If you’ve been following this site since the beginning, you would have come across several posts about the Brooklyn-based ensemble, Superhuman Happiness. Led by the boyishly mischievous Stuart Bogie, the band was originally comprised of a septet of some of the most accomplished local musicians i’ve come across in quite some time. In fact., you can play a rather dizzying game of “six degrees of separation” with the members of Superhuman Happiness as individual members have played alongside TV on the Radio, Antibalas, Iron and Wine, and the Phenomenal Handclap Band. And much like countless other local musicians, we have to add each respective member’s various projects including EMEFE, Invisible Familiars, Beyondo Band, Low Mentality and Cuddle Magic, among others. (Speaking of the six degrees of separation game, I was recently at the Apollo Theater for the Daptone Records Soul Revue featuring Sharon Jones and the Dap Kings, Charles Bradley, Menahan Street Band, Antibalas and others, and while catching Antibalas, I saw Superhuman Happiness’s Stuart Bogie, Nikil Yerawdekar and Miles Amtzen comprising part of that collective’s rhythm section and horn section.)
Over the last few years, Superhuman Happiness released material while each member was involved in their various projects, and this included a couple of 45s, a 7 inch single, their 2011 EP, The Physical, and their long-awaited and absolutely fantastic full-length effort, Hands last year. And I can tell you that the album accurately captures the unbridled sense of joy, fun and love that radiates from each member of the band during their live set – all while sounding unlike anything that I would have come across within the last two, maybe three years. Superhuman happiness, indeed.
Interestingly, Hands was released just as the band was gaining attention nationally – not only were they getting attention across the blogosphere, they had opened for the likes Rubblebucket, Marco Benevento, Sinkane and Red Baraat.

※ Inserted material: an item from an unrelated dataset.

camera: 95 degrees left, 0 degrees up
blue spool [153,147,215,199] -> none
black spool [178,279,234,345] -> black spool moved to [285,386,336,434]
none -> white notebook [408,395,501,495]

And in addition to that, after the folks at Red Bull hosted their annual Creation Competition, a competition in which six teams were given 72 hours to create and build something that would change how music can be made and sound. Then Red Bull contacted the folks at Relix to see if they knew an act who would be interested in writing a song using something that one of the teams created. Naturally, that band would have to learn how to actually use this new thing to create music before they set to actually writing anything. Interestingly, the first band that they thought of was Superhuman Happiness — a band that has developed a reputation for playful experimentation. So the members of the band wrote a single with this new instrument, which was called the “Treequencer,” and in some way the new single represented yet another change of sonic direction for the band; in fact, on that single, the band started to employ the use of electronics, forgoing most of the analog instrumentation they had been using before. And as another interesting development, the band has started working with a vocalist, further showing a relentless experimentation.

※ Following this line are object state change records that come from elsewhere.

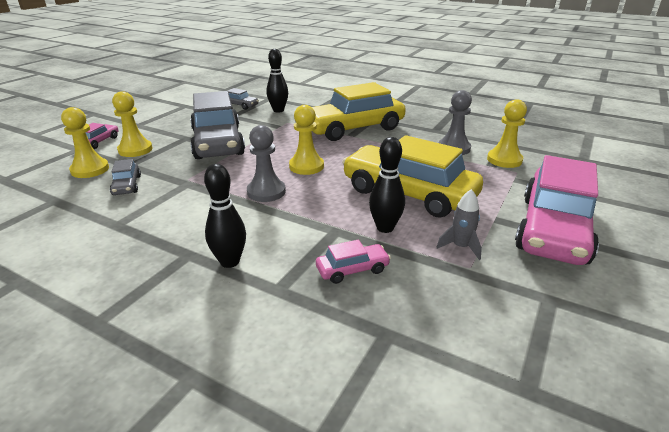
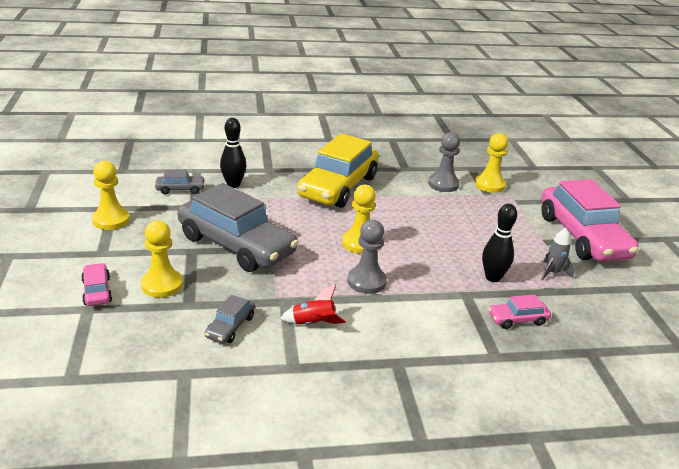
camera: 40 degrees left, 0 degrees up
yellow pawn [61,107,109,178] -> yellow pawn moved to [92,161,130,230]
grey car [110,159,141,195] -> grey car turned 75 degrees clockwise [205,295,255,344]
black bowling pin [204,164,246,268] -> none
pink car [316,240,391,284] -> pink car turned 135 degrees counterclockwise [488,295,551,329]
yellow car [342,135,483,218] -> none
none -> red rocket [280,284,346,325]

Their latest single “Middle Ground" addresses the character of a lonesome but altruistic spirit trying to break even with life – perhaps karmically and spiritually. In any case, the track is comprised of pulsating synths, a gorgeous yet ethereal string arrangement paired with equally ethereal vocals floating and cutting through the mix. In some way, the track may be among the more somber and sober tracks the band has released to date – all while being remarkably danceable.